Start of Entries provided

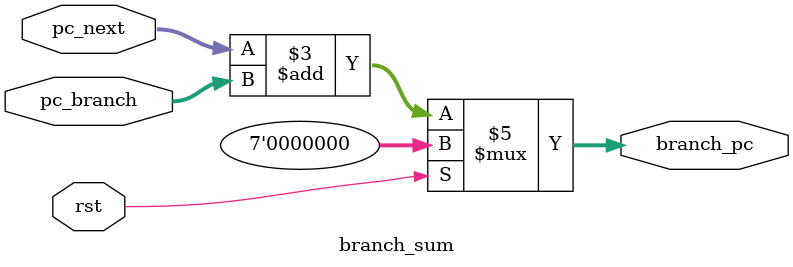
<source format=v>
`timescale 1ns / 1ps
module branch_sum  #(parameter PC_WIDE = 7)(
    input rst,
	 input [PC_WIDE - 1:0] pc_next,
    input [6:0] pc_branch,
    output reg [PC_WIDE - 1:0] branch_pc
    );
	 
	 always @(pc_next or pc_branch or rst) begin
			if (rst == 1) branch_pc <= 0;
			else branch_pc <= pc_next + pc_branch[PC_WIDE - 1:0];
	 end
	
endmodule

</source>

End of Entries provided

*Problem to solve*
Your answer must be an exact reproduction of all entries, containing no pictures.

*Written response*
<source format=v>
`timescale 1ns / 1ps
module branch_sum  #(parameter PC_WIDE = 7)(
    input rst,
	 input [PC_WIDE - 1:0] pc_next,
    input [6:0] pc_branch,
    output reg [PC_WIDE - 1:0] branch_pc
    );
	 
	 always @(pc_next or pc_branch or rst) begin
			if (rst == 1) branch_pc <= 0;
			else branch_pc <= pc_next + pc_branch[PC_WIDE - 1:0];
	 end
	
endmodule

</source>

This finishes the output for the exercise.